Please convert the items below into a Markdown table with the columns "Row" and "Line", giving each line its own numbered row and leaving out blank lines.

[Extracted records]
+ + + + +
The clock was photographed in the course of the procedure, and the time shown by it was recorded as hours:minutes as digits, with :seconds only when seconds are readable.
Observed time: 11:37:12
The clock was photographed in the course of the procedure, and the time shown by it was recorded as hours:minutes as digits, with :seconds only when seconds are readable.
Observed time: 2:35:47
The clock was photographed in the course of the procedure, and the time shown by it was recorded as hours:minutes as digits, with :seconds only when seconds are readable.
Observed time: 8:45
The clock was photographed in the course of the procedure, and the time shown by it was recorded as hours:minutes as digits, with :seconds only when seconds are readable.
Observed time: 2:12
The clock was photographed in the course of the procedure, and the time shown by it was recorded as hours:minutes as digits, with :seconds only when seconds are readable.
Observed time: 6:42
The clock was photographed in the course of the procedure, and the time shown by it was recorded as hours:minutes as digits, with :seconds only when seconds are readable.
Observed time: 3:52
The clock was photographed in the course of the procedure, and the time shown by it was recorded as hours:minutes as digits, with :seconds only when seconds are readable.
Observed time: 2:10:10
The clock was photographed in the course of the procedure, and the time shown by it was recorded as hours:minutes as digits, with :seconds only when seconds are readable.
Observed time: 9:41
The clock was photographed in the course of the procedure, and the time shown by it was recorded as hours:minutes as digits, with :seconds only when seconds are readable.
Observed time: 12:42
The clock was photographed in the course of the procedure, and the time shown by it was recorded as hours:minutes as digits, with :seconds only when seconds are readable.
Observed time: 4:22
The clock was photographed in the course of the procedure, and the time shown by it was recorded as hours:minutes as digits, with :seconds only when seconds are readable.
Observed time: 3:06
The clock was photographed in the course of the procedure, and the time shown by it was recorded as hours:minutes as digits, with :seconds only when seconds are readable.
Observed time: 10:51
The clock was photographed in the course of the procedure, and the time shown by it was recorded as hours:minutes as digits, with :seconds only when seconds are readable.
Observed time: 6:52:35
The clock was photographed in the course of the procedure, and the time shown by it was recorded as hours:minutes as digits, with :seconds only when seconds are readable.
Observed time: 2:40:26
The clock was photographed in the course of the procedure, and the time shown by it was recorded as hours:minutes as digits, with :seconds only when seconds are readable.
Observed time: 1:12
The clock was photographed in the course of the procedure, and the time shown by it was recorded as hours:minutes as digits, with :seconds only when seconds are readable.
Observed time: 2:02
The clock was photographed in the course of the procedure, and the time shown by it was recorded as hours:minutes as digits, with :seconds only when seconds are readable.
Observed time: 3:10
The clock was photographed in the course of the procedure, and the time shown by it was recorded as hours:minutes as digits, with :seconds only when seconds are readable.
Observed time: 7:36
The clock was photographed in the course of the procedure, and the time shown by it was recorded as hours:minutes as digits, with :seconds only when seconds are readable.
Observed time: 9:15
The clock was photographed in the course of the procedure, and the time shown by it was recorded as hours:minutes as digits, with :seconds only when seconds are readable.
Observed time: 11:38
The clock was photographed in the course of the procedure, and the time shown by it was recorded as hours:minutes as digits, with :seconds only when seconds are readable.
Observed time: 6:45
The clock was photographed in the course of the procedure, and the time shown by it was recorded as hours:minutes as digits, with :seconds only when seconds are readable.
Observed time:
+ + + + +
Expected answer:
| Row | Line |
|---|---|
| 1 | The clock was photographed in the course of the procedure, and the time shown by it was recorded as hours:minutes as digits, with :seconds only when seconds are readable. |
| 2 | Observed time: 11:37:12 |
| 3 | The clock was photographed in the course of the procedure, and the time shown by it was recorded as hours:minutes as digits, with :seconds only when seconds are readable. |
| 4 | Observed time: 2:35:47 |
| 5 | The clock was photographed in the course of the procedure, and the time shown by it was recorded as hours:minutes as digits, with :seconds only when seconds are readable. |
| 6 | Observed time: 8:45 |
| 7 | The clock was photographed in the course of the procedure, and the time shown by it was recorded as hours:minutes as digits, with :seconds only when seconds are readable. |
| 8 | Observed time: 2:12 |
| 9 | The clock was photographed in the course of the procedure, and the time shown by it was recorded as hours:minutes as digits, with :seconds only when seconds are readable. |
| 10 | Observed time: 6:42 |
| 11 | The clock was photographed in the course of the procedure, and the time shown by it was recorded as hours:minutes as digits, with :seconds only when seconds are readable. |
| 12 | Observed time: 3:52 |
| 13 | The clock was photographed in the course of the procedure, and the time shown by it was recorded as hours:minutes as digits, with :seconds only when seconds are readable. |
| 14 | Observed time: 2:10:10 |
| 15 | The clock was photographed in the course of the procedure, and the time shown by it was recorded as hours:minutes as digits, with :seconds only when seconds are readable. |
| 16 | Observed time: 9:41 |
| 17 | The clock was photographed in the course of the procedure, and the time shown by it was recorded as hours:minutes as digits, with :seconds only when seconds are readable. |
| 18 | Observed time: 12:42 |
| 19 | The clock was photographed in the course of the procedure, and the time shown by it was recorded as hours:minutes as digits, with :seconds only when seconds are readable. |
| 20 | Observed time: 4:22 |
| 21 | The clock was photographed in the course of the procedure, and the time shown by it was recorded as hours:minutes as digits, with :seconds only when seconds are readable. |
| 22 | Observed time: 3:06 |
| 23 | The clock was photographed in the course of the procedure, and the time shown by it was recorded as hours:minutes as digits, with :seconds only when seconds are readable. |
| 24 | Observed time: 10:51 |
| 25 | The clock was photographed in the course of the procedure, and the time shown by it was recorded as hours:minutes as digits, with :seconds only when seconds are readable. |
| 26 | Observed time: 6:52:35 |
| 27 | The clock was photographed in the course of the procedure, and the time shown by it was recorded as hours:minutes as digits, with :seconds only when seconds are readable. |
| 28 | Observed time: 2:40:26 |
| 29 | The clock was photographed in the course of the procedure, and the time shown by it was recorded as hours:minutes as digits, with :seconds only when seconds are readable. |
| 30 | Observed time: 1:12 |
| 31 | The clock was photographed in the course of the procedure, and the time shown by it was recorded as hours:minutes as digits, with :seconds only when seconds are readable. |
| 32 | Observed time: 2:02 |
| 33 | The clock was photographed in the course of the procedure, and the time shown by it was recorded as hours:minutes as digits, with :seconds only when seconds are readable. |
| 34 | Observed time: 3:10 |
| 35 | The clock was photographed in the course of the procedure, and the time shown by it was recorded as hours:minutes as digits, with :seconds only when seconds are readable. |
| 36 | Observed time: 7:36 |
| 37 | The clock was photographed in the course of the procedure, and the time shown by it was recorded as hours:minutes as digits, with :seconds only when seconds are readable. |
| 38 | Observed time: 9:15 |
| 39 | The clock was photographed in the course of the procedure, and the time shown by it was recorded as hours:minutes as digits, with :seconds only when seconds are readable. |
| 40 | Observed time: 11:38 |
| 41 | The clock was photographed in the course of the procedure, and the time shown by it was recorded as hours:minutes as digits, with :seconds only when seconds are readable. |
| 42 | Observed time: 6:45 |
| 43 | The clock was photographed in the course of the procedure, and the time shown by it was recorded as hours:minutes as digits, with :seconds only when seconds are readable. |
| 44 | Observed time: |